Maintenant, le matin, Saccard, dans son luxueux cabinet Louis XIV, était obligé de défendre sa porte, lorsqu'il voulait travailler; car c'était un assaut, le défilé d'une cour venant comme au lever d'un roi, des courtisans, des gens d'affaires, des solliciteurs, une adoration et une mendicité effrénées autour de la toute-puissance. Un matin des premiers jours de juillet surtout, il se montra impitoyable, ayant donné l'ordre formel de n'introduire personne. Pendant que l'antichambre regorgeait de monde, d'une foule qui s'entêtait, malgré l'huissier, attendant, espérant quand même, il s'était enfermé avec deux chefs de service pour achever d'étudier l'émission nouvelle. Après l'examen de plusieurs projets, il venait de se décider en faveur d'une combinaison qui, grâce à cette émission nouvelle de cent mille actions, devait permettre de libérer complètement les deux cent mille actions anciennes, sur lesquelles cent vingt-cinq francs seulement avaient été versés; et, afin d'arriver à ce résultat, l'action réservée aux seuls actionnaires à raison d'un titre nouveau pour deux titres anciens; serait émise à huit cent cinquante francs, immédiatement exigibles, dont cinq cents francs pour le capital et une prime de trois cent cinquante francs pour la libération projetée. Mais des complications se présentaient, il y avait encore tout un trou à boucher, ce qui rendait Saccard très nerveux. Le bruit des voix, dans l'antichambre, l'irritait. Ce Paris à plat ventre, ces hommages qu'il recevait d'habitude avec une bonhomie de despote familier, l'emplissaient de mépris, ce jour-là. Et Dejoie, qui parfois lui servait d'huissier le matin, s'étant permis de faire le tour et d'apparaître par une petite porte du couloir, il l'accueillit furieusement.

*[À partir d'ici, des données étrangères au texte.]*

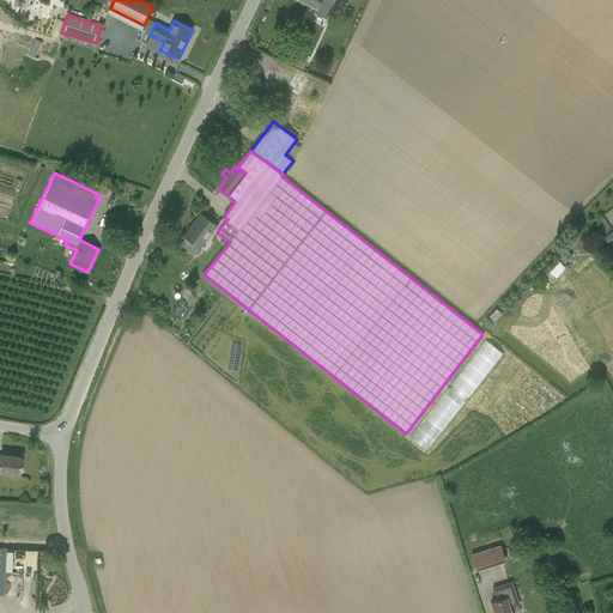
[(180,244),(192,253),(194,254),(198,254),(199,252),(202,248),(201,247),(217,225),(201,213),(183,236),(184,237),(180,244)]
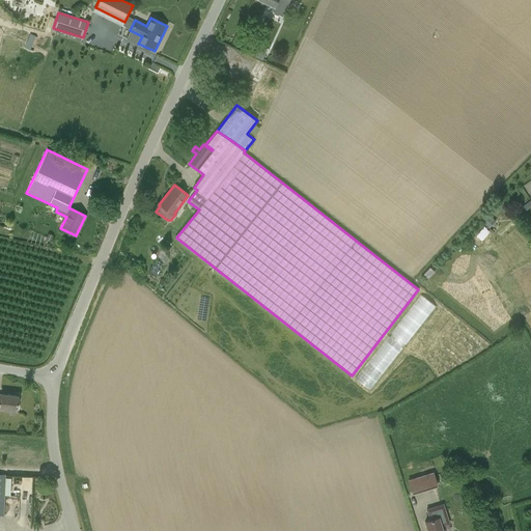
[(496,221),(488,215),(482,222),(490,228),(496,221)]
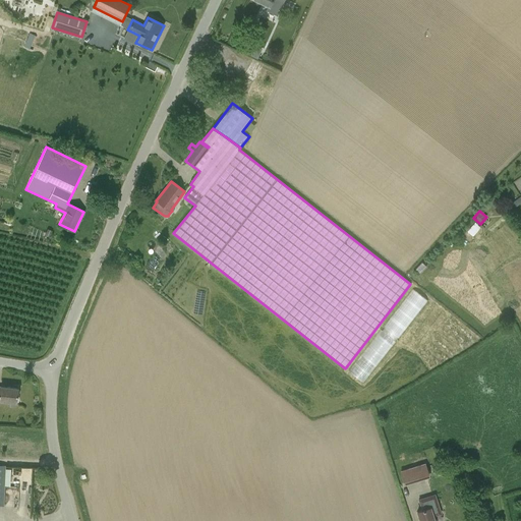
[(349,371),(363,383),(396,342),(394,341),(397,337),(399,338),(428,300),(413,289),(384,327),(385,328),(383,331),(382,330),(349,371)]
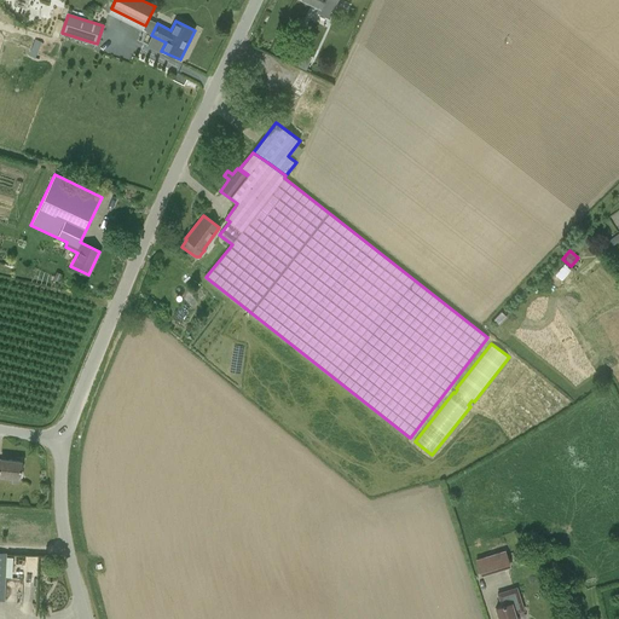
[(0,475),(19,478),(21,461),(0,457),(0,475)]
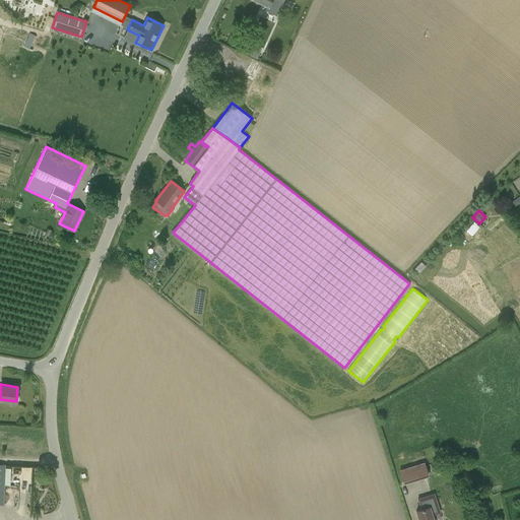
[(425,462),(399,469),(404,484),(430,476),(425,462)]
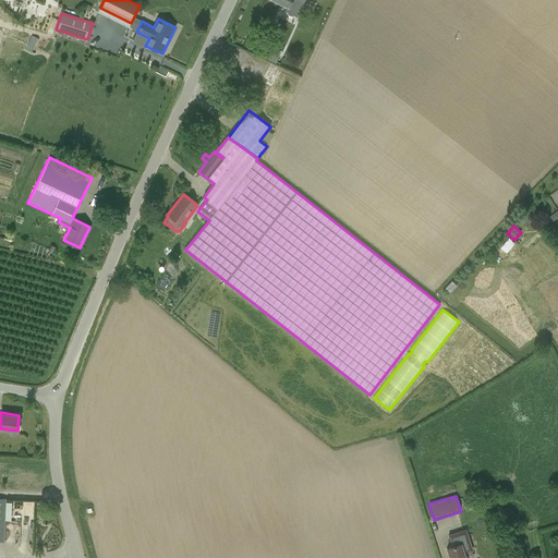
[(464,557),(463,553),(472,549),(465,530),(449,535),(452,545),(447,547),(449,557),(464,557)]
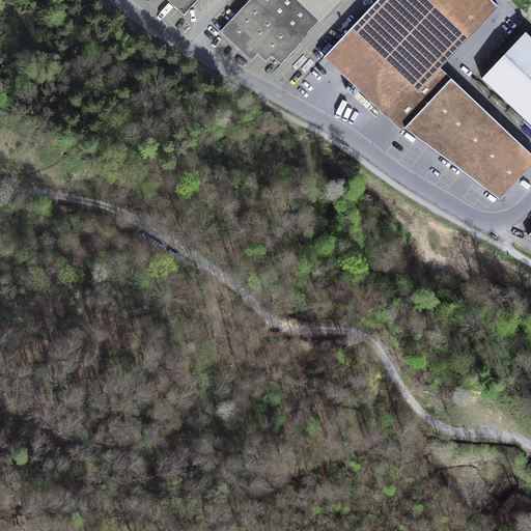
[(166,0),(185,17),(199,0),(166,0)]
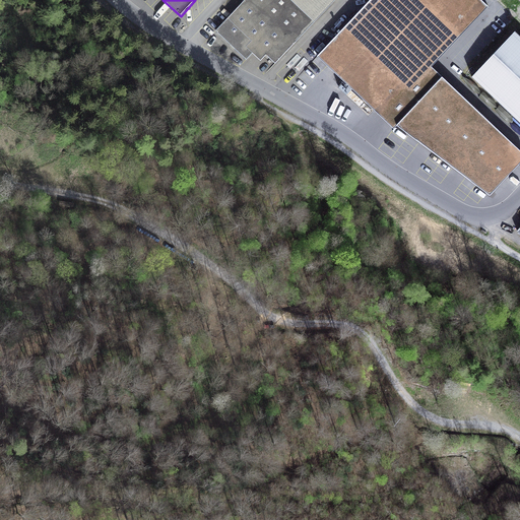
[(275,0),(245,0),(215,31),(246,60),(252,54),(258,48),(266,56),(275,64),(296,43),(263,13),(275,0)]
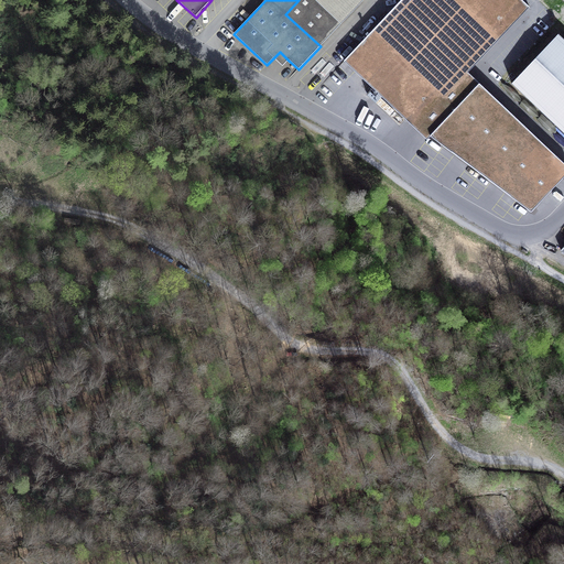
[(360,0),(299,0),(285,14),(321,46),(311,36),(331,15),(340,24),(362,1),(360,0)]
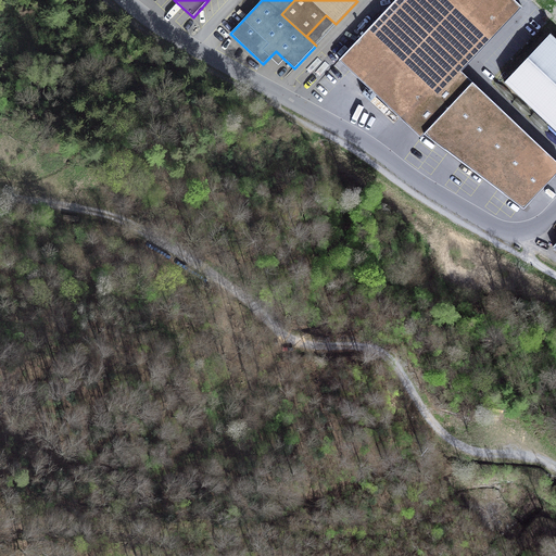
[(396,0),(339,61),(400,118),(510,0),(396,0)]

«Quoi? Je vous ai dit personne, personne, entendez-vous!.. Tenez! prenez ma canne, plantez-la à ma porte, et qu'il la baisent!»

Dejoie, impassible, se permit d'insister.

«Pardon, monsieur, c'est la comtesse de Beauvilliers. Elle m'a supplié, et comme je sais que monsieur veut lui être agréable…

– Eh! cria Saccard emporté, qu'elle aille au diable avec les autres!»

Mais tout de suite il se ravisa, d'un geste de colère émue.

«Faites-la entrer, puisqu'il est dit qu'on ne me fichera pas la paix!.. Et par cette petite porte, pour que le troupeau n'entre pas avec elle.»

L'accueil que Saccard fit à la comtesse de Beauvilliers fut d'une brusquerie d'homme tout secoué encore. La vue d'Alice, qui accompagnait sa mère, de son air muet et profond, ne le calma même pas. Il avait renvoyé les deux chefs de service, il ne songeait qu'à les rappeler pour continuer son travail.

«Je vous en prie, madame, dites vite, car je suis horriblement pressé.»

La comtesse s'arrêta, surprise, toujours lente, avec sa tristesse de reine déchue.

«Mais, monsieur, si je vous dérange…»

Il dut leur indiquer des sièges; et la jeune fille, plus brave, s'assît la première, d'un mouvement résolu, tandis que la mère reprenait:

«Monsieur, c'est pour un conseil… Je suis dans l'hésitation la plus douloureuse, je sens que je ne me déciderai jamais toute seule…»

Et elle lui rappela qu'à la fondation de la banque, elle avait pris cent actions, qui, doublées, lors de la première augmentation du capital et doublées encore lors de la seconde, faisaient aujourd'hui un total de quatre cents actions, sur lesquelles elle avait versé, primes comprises, la somme de quatre-vingt-sept mille francs. En dehors de ses vingt mille francs d'économies, elle avait donc dû, pour payer cette somme, emprunter soixante-dix mille francs sur sa ferme des Aublets.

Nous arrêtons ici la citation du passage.